IQVIA Fresher Jobs for B. Pharm, M. Pharm, or PharmD students: Centralized Monitoring Associate
- Introduction
- Job Overview
- Responsibilities
- Shift Timing and Location
- Mode of Work
- Eligibility Criteria
- Application Process
- Conclusion
- FAQs
IQVIA Fresher Jobs for B. Pharm, M. Pharm, or PharmD students: Centralized Monitoring Associate
Introduction
Are you a pharmacy graduate looking for an exciting career opportunity? IQVIA, a leading healthcare technology and services company, is currently hiring for the position of Centralized Monitoring Associate. This article provides all the essential information about the job, including educational qualifications, shift timing, location, mode of work, and eligibility criteria. If you are a fresher and a local candidate, this could be the perfect opportunity for you. Read on to learn more about this exciting career opportunity with IQVIA.
Job Overview
As a Centralized Monitoring Associate at IQVIA, you will play a crucial role in supporting clinical trials by ensuring compliance with protocols, regulatory requirements, and quality standards. Your primary responsibility will be to monitor trial data remotely and perform analysis to identify any potential risks or issues. You will work closely with cross-functional teams, including site monitors and project managers, to address any findings and ensure the successful execution of clinical trials.
Responsibilities
- Remote Monitoring: Conduct remote monitoring of clinical trial data to identify trends, outliers, and potential risks, ensuring adherence to protocols and regulatory guidelines.

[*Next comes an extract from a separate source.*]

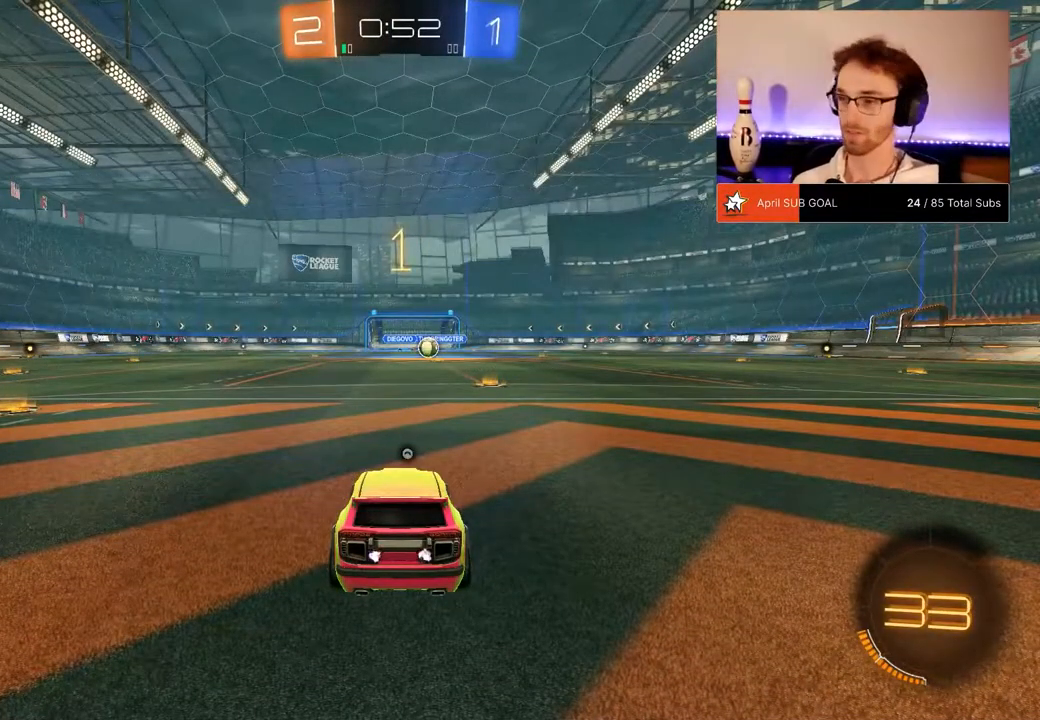
{"buttons": ["R2"], "left_stick": "center", "right_stick": "center", "events": []}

- Data Analysis: Analyze trial data using statistical tools and techniques to identify patterns and detect any anomalies or deviations from expected outcomes.
- Risk Assessment: Assess risks associated with the trial and identify areas that require additional monitoring or intervention.

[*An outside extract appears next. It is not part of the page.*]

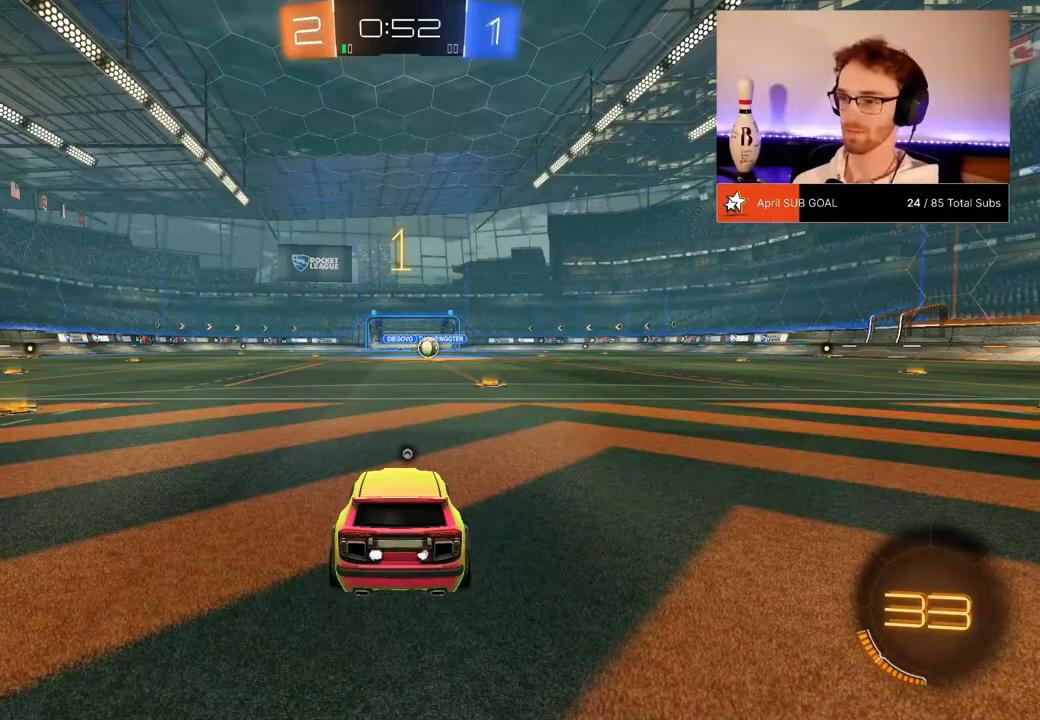
{"buttons": ["R1", "R2"], "left_stick": "center", "right_stick": "center", "events": [[83, "R1", "down"], [83, "left_stick", "right"], [300, "left_stick", "center"]]}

- Quality Control: Ensure the accuracy, integrity, and completeness of clinical trial data through regular quality checks and validations.
- Issue Identification and Resolution: Identify issues or non-compliance with protocols and communicate them to the appropriate stakeholders for resolution.
- Documentation and Reporting: Maintain accurate and up-to-date documentation of monitoring activities, findings, and actions taken. Generate reports and present findings to project teams as required.
- Collaboration and Communication: Collaborate with site monitors, project managers, and other stakeholders to address any identified issues and ensure proper trial management.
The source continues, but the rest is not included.